Nauta Design is a renowned yacht design studio located in Milan, Italy. Established in 1985 by Mario Pedol and Massimo Gino, the firm is known for crafting elegant, functional, and innovative designs for both sailing and motor yachts, spanning from custom superyachts to production models.
Was this career always your dream, or did an unusual opportunity lead you in this direction?
A&R 01
Nauta was born from a passion for sailing and the sea. In the 70s a friend and I decided to produce, almost for fun, a project for a Mini Tonner called “Avventura 703” (L.O.A. 7.03 m) from the architect Andrea Vallicelli. It was surprisingly successful with 40 units built and sold and this helped me to decide to leave university and dedicate myself full time to my passion. I founded a company called Nauta Import which acted as the Italian representative and dealer for Oyster Marine, but after a few years the currency exchange rate made selling boats from England unfeasible. I decided to buy the “demo boat” and start doing charters in the Caribbean with a friend. After about a year spent living aboard, we had a serious leaking from the keel while sailing back to Europe and had to stop in Lisbon for repairs. The friends who helped me then are still some of the most important people of my life. One became my wife, while the others,
Massimo Gino and Enzo Moiso (who passed away in 2009), became my partners in Nauta. Although I had experience in sailing and selling boats, at that time I still didn’t know how they were designed and built. So, after I returned from the Caribbean I enrolled in a yacht design course in Milan, followed an internship in New York with Scott Kaufman, a designer at Sparkman & Stephens whose aesthetic sensitivity and style was a very important influence on me as a designer. Back in Milan, I convinced Massimo Gino and Enzo Moiso to join me in an even bigger project: we invested everything we had and founded a new Nauta to design and build the first Nauta 54 working as builders as well as designers. Nauta designed the layout of the deck and interiors, while Scott Kaufman designed the hull, appendages and sail plan.

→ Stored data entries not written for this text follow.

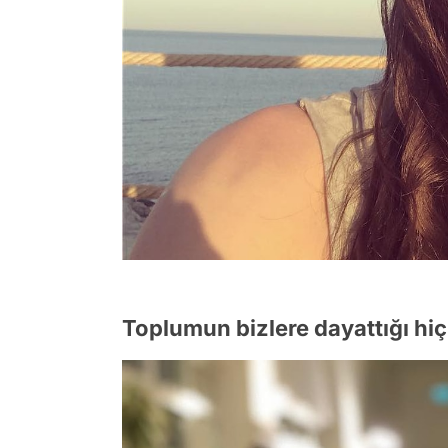
Toplumun bizlere dayattığı hiç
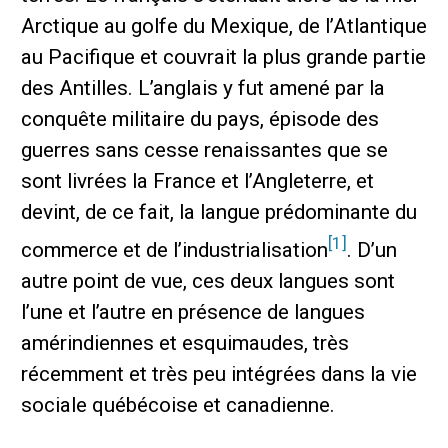
Arctique au golfe du Mexique, de l’Atlantique
au Pacifique et couvrait la plus grande partie
des Antilles. L’anglais y fut amené par la
conquête militaire du pays, épisode des
guerres sans cesse renaissantes que se
sont livrées la France et l’Angleterre, et
devint, de ce fait, la langue prédominante du
[1]
commerce et de l’industrialisation
. D’un
autre point de vue, ces deux langues sont
l’une et l’autre en présence de langues
amérindiennes et esquimaudes, très
récemment et très peu intégrées dans la vie
sociale québécoise et canadienne.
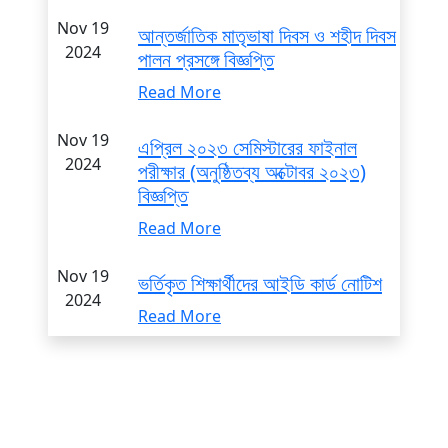
Nov 19
আন্তর্জাতিক মাতৃভাষা দিবস ও শহীদ দিবস
2024
পালন প্রসঙ্গে বিজ্ঞপ্তি
Read More
Nov 19
এপ্রিল ২০২৩ সেমিস্টারের ফাইনাল
2024
পরীক্ষার (অনুষ্ঠিতব্য অক্টোবর ২০২৩)
বিজ্ঞপ্তি
Read More
Nov 19
ভর্তিকৃত শিক্ষার্থীদের আইডি কার্ড নোটিশ
2024
Read More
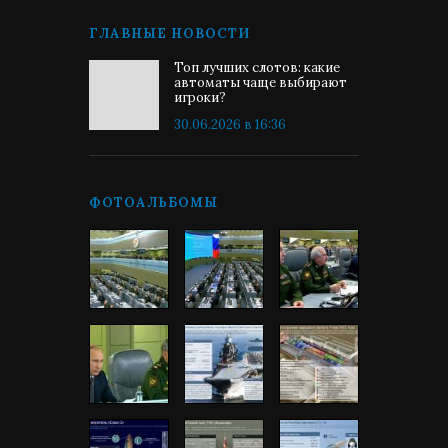
ГЛАВНЫЕ НОВОСТИ
Топ лучших слотов: какие
автоматы чаще выбирают
игроки?
30.06.2026 в 16:36
ФОТОАЛЬБОМЫ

The boat had its debut at the 1986 Genoa Boat Show and was a success. In the space of a few short years, we built a total of seven Nauta 54s, four Nauta 70s and four Nauta 65s. Then in the first half of the 90s, a turndown in the market crisis led us to leave the construction and concentrate on design and here we are today, after almost 40 years.
ND
Is there a specific design that is particularly close to your heart? If so, why?
A&R 02
Yes, it’s definitely our Project Light 80m, our first megayacht design. When we were called on to the project in 2006, we were already well known for our sailing yachts, but didn’t have experience with megayachts. Sailing yachts give owners and guests the most direct and immersive connection with the surrounding natural environment. We had that cultural and professional background in mind when we started to work on Project Light. We came to think that the most unique aspect of yachting and the greatest luxury of on-board living lies in the opportunity to fully immerge oneself in the surrounding natural environment. As designers we began reducing the visual and functional elements that impede the sensation of blending into the environment.

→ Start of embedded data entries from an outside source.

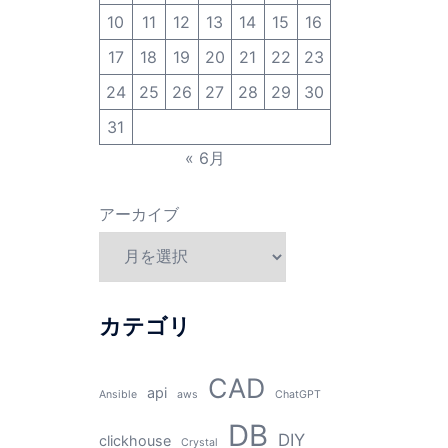
10
11
12
13
14
15
16
17
18
19
20
21
22
23
24
25
26
27
28
29
30
31
« 6月
アーカイブ
カテゴリ
CAD
api
Ansible
aws
ChatGPT
DB
DIY
clickhouse
Crystal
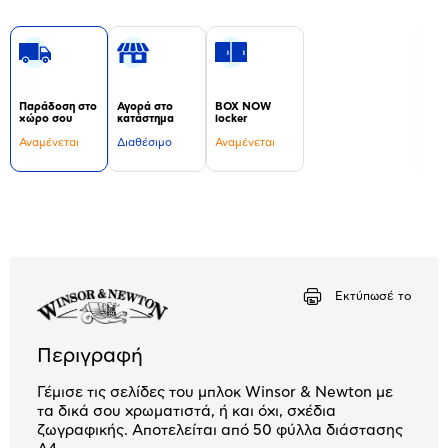
Παράδοση στο
Αγορά στο
BOX NOW
χώρο σου
κατάστημα
locker
Αναμένεται
Διαθέσιμο
Αναμένεται
Δεν
υπάρχουν
επιπλέον
πληροφορίες.
Εκτύπωσέ το
Περιγραφή
Γέμισε τις σελίδες του μπλοκ Winsor & Newton με
τα δικά σου χρωματιστά, ή και όχι, σχέδια
ζωγραφικής. Αποτελείται από 50 φύλλα διάστασης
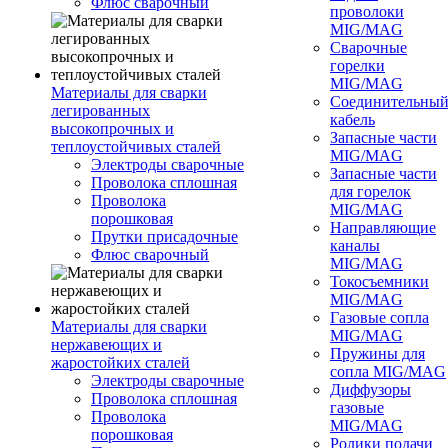
Флюс сварочный
проволоки
MIG/MAG
Сварочные
горелки
MIG/MAG
Материалы для сварки
Соединительны
легированных
кабель
высокопрочных и
Запасные части
теплоустойчивых сталей
MIG/MAG
Электроды сварочные
Запасные части
Проволока сплошная
для горелок
Проволока
MIG/MAG
порошковая
Направляющие
Прутки присадочные
каналы
Флюс сварочный
MIG/MAG
Токосъемники
MIG/MAG
Газовые сопла
Материалы для сварки
MIG/MAG
нержавеющих и
Пружины для
жаростойких сталей
сопла MIG/MAG
Электроды сварочные
Диффузоры
Проволока сплошная
газовые
Проволока
MIG/MAG
порошковая
Ролики подачи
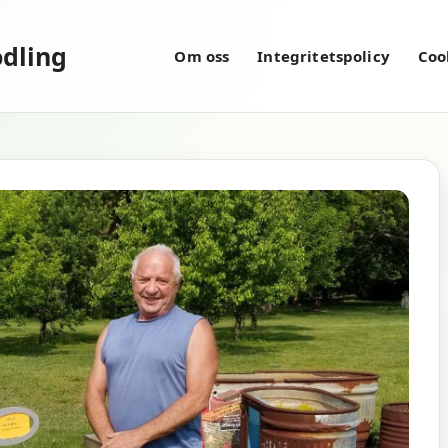
dling
Om oss
Integritetspolicy
Coo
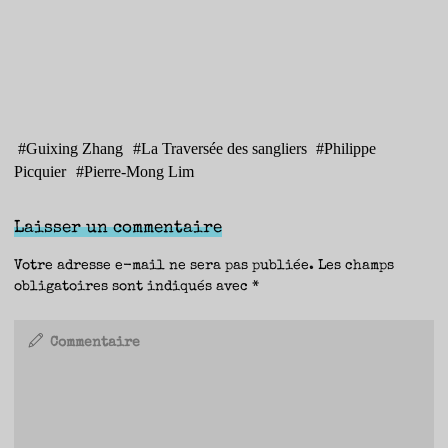
#
Guixing Zhang
#
La Traversée des sangliers
#
Philippe
Picquier
#
Pierre-Mong Lim
Laisser un commentaire
Votre adresse e-mail ne sera pas publiée.
Les champs
obligatoires sont indiqués avec
*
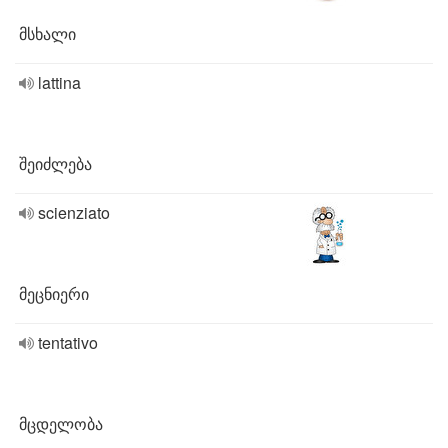
მსხალი
lattina
შეიძლება
scienziato
მეცნიერი
tentativo
მცდელობა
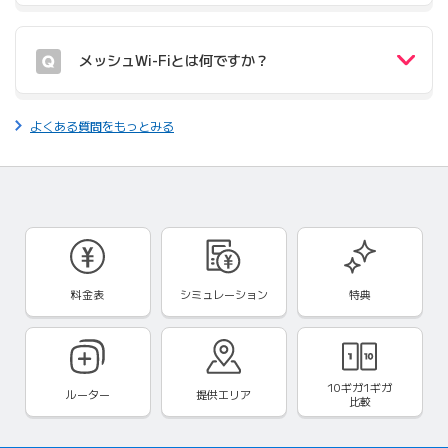
メッシュWi-Fiとは何ですか？
よくある質問をもっとみる
料金表
シミュレーション
特典
10ギガ1ギガ
ルーター
提供エリア
比較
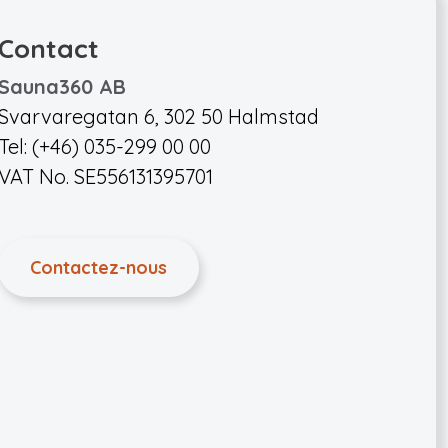
Contact
Sauna360 AB
Svarvaregatan 6, 302 50 Halmstad
Tel: (+46) 035-299 00 00
VAT No. SE556131395701
Contactez-nous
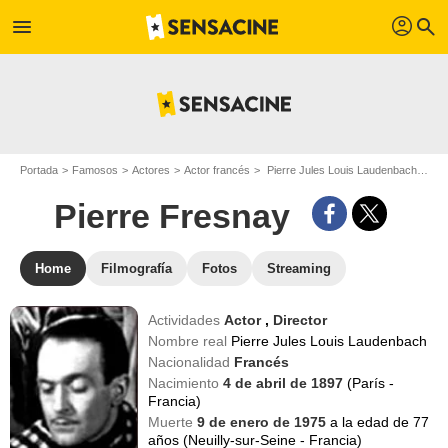
profil
menu
search
Portada
Famosos
Actores
Actor francés
Pierre Jules Louis Laudenbach - Apodo : Pierre Fresnay
Pierre Fresnay
Home
Filmografía
Fotos
Streaming
Actividades
Actor
,
Director
Nombre real
Pierre Jules Louis Laudenbach
Nacionalidad
Francés
Nacimiento
4 de abril de 1897
(París -
Francia)
Muerte
9 de enero de 1975
a la edad de 77
años (Neuilly-sur-Seine - Francia)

Project Light 80m featured extraordinary outdoor spaces, breath taking views from both inside and out, balance and cleanliness of lines. The blending of these key elements made for elegance and visual lightness. The essence of PROJECT LIGHT revolved around two key points: seamless indoor/outdoor connection and larger glazing, and a refined visual lightness, achieved by giving more importance and space to the exterior.

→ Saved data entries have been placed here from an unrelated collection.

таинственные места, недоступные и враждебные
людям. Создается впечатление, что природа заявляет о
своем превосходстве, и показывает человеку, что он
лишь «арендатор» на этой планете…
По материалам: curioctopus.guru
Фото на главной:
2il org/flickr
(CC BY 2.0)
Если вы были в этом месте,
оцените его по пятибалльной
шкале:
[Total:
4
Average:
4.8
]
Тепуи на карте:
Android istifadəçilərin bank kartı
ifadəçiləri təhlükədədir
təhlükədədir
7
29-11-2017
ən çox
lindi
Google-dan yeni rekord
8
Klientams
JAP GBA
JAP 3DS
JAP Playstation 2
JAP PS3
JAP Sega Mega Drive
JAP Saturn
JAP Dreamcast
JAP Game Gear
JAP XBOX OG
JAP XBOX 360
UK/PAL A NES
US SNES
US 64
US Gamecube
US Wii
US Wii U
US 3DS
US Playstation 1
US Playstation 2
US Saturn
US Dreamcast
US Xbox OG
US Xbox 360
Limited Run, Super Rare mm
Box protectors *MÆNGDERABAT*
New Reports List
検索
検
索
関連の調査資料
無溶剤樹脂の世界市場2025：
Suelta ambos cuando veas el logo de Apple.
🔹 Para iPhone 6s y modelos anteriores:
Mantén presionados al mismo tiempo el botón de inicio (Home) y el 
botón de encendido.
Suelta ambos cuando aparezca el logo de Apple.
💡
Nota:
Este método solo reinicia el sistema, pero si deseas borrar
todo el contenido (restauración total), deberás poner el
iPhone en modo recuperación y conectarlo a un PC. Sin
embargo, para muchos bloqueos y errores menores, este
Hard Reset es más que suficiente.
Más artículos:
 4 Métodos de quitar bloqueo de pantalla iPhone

While previous superyachts privileged interior volumes and spaces, Project Light 80m was a forerunner of a new generation of superyachts that give new importance to the exterior spaces. With vast glazed areas providing a direct visual contact with the surrounding environment and a much higher outdoor to indoor space ratio, Light 80m proposed a substantially different way of enjoying the open-air spaces while improving the visual lightness of the yacht.
The project was sold and in build when the Owner stopped construction after the 2008 global economic downturn, but also thanks to it Nauta was later chosen as the exterior designers of Azzam 180m, the longest private yacht in the world today.
ND
What is the most important advice you would give to new yacht designers?
A&R 03
We would suggest two things:
First, cultivate your passion and spend the most time possible aboard sailing or motor yachts. Direct on-board experience is unparalleled in supplying a designer with the correct views and puts him/her in the condition to learn more about important details: functionality, ergonomics, interactions and constraints between different elements in the design, etc.
Second: put yourself in the owner’s shoes, try to understand their taste and feelings, try to imagine how they will use their yacht. Regardless of whether your design is a 14-metre sailing yacht or a 100+m gigayacht, your ultimate aim as a yacht designer is to deliver the maximum enjoyment of the seafaring experience to the owner and his guests.
A designer does not only work on the beauty of shapes: he or she works first on the quality of the experience of his clients, as design is the combination of form and function. But you’ll never have a balanced aesthetic sensitivity if you don’t work properly with functionality, especially on an object which will live on the sea, and deal with Nature and the elements.